Des maladies neurodégénératives aux maladies cardio-respiratoires, en passant par le diabète…

À titre d’exemple, des chercheurs de l’Université de Boston ont conçu un algorithme d’intelligence artificielle apte à analyser les schémas de parole des personnes atteintes de troubles cognitifs légers et ainsi prédire leur progression vers la maladie d’Alzheimer.

La voix pourrait également fournir des informations sur l’état cardiovasculaire et respiratoire. Des chercheurs ont ainsi mis en évidence que certaines modulations vocales pouvaient refléter une insuffisance cardiaque congestive, en particulier par l’analyse des pauses respiratoires, de la fatigue vocale et de la fréquence fondamentale. Dans le contexte post-Covid, des projets ont vu le jour pour détecter des signes résiduels d’infection à partir de l’enregistrement de toux ou de lectures de texte à voix haute. À l’avenir, il n’est pas exclu que le suivi vocal puisse permettre de détecter des exacerbations de maladies chroniques comme l’asthme ou la BPCO, voire des infections aiguës comme la grippe ou une pneumonie.

Une étude a été présentée sur ce sujet par le département de médecine respiratoire du Centre médical universitaire de Maastricht aux Pays-Bas. Des travaux qui démontrent que les changements de voix détectés par un smartphone peuvent signaler une poussée des symptômes de la BPCO.

Pour Loes van Bemmel, chercheuse au département de médecine respiratoire du Centre médical universitaire de Maastricht, « bien que chaque maladie soit différente, l’analyse de la parole pourrait également être utile dans le traitement d’autres maladies respiratoires. Nous pensons qu’il existe des biomarqueurs de la parole pour de nombreuses maladies respiratoires ».

Autre illustration avec des recherches présentées en septembre dernier à l’Association européenne pour l’étude du diabète (EASD) qui souligne le potentiel de l’utilisation de l’analyse vocale pour détecter les cas de diabète de type 2 (DT2) non diagnostiqués.

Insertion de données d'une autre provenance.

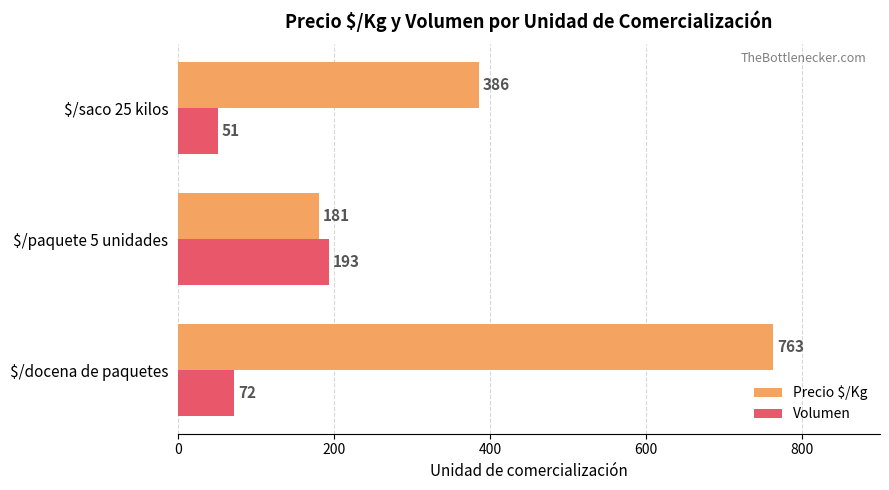

What is the minimum value shown in the chart?

51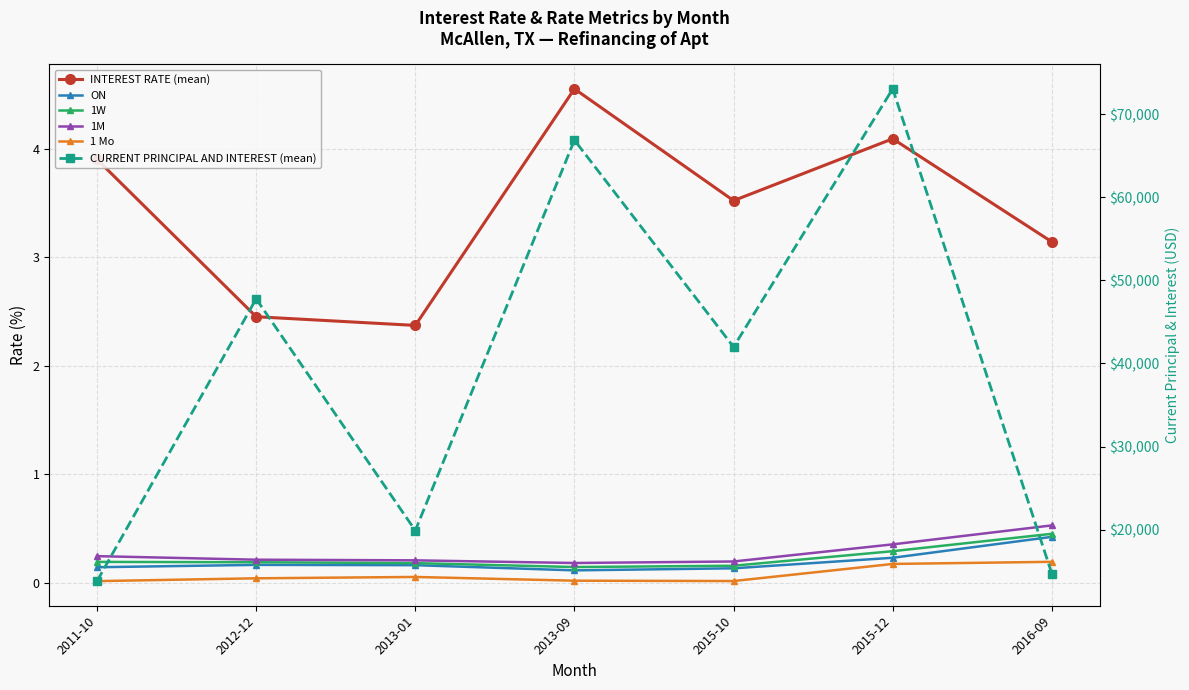

At which category does ON reach its first local peak?

2012-12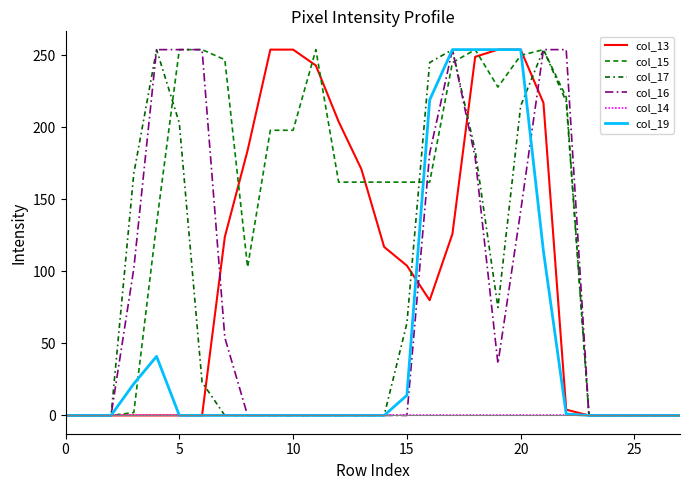

What is the average value of the col_17 series?

77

Une donnée difficile à anonymiser

La recherche sur la voix comme biomarqueur n’est toutefois pas sans défis. D’un point de vue technique, la variabilité interindividuelle reste importante : la voix dépend de facteurs comme l’âge, le sexe, l’origine linguistique, l’environnement sonore et l’état émotionnel du moment. Il faut donc disposer de bases de données très larges et diversifiées pour entraîner des modèles fiables et généralisables. D’un point de vue éthique, la collecte et l’analyse de données vocales posent des questions sensibles en matière de confidentialité, de consentement éclairé et d’usage des données à des fins commerciales. Le fait que la voix soit un identifiant biométrique à part entière (unique et difficile à anonymiser) renforce ces enjeux.

Malgré ces obstacles, la voix pourrait devenir un outil de dépistage intégré aux objets du quotidien : smartphone, montre connectée, assistant vocal, voire voiture intelligente. La médecine de demain pourrait ainsi reposer sur un suivi vocal passif et continu, permettant d’alerter précocement sur un changement d’état de santé et d’adapter les traitements en temps réel. Ce modèle, fondé sur la personnalisation, la prévention et la télésurveillance, s’inscrit pleinement dans les ambitions de la santé numérique.

Dans un monde où les pathologies chroniques, les troubles mentaux et les besoins en télémédecine ne cessent de croître, la voix pourrait bien devenir un allié précieux. En révélant l’invisible à travers l’onde sonore, elle redéfinit le rôle de la parole dans la relation entre le corps et la médecine. Ce biomarqueur du futur n’a pas fini de faire parler de lui.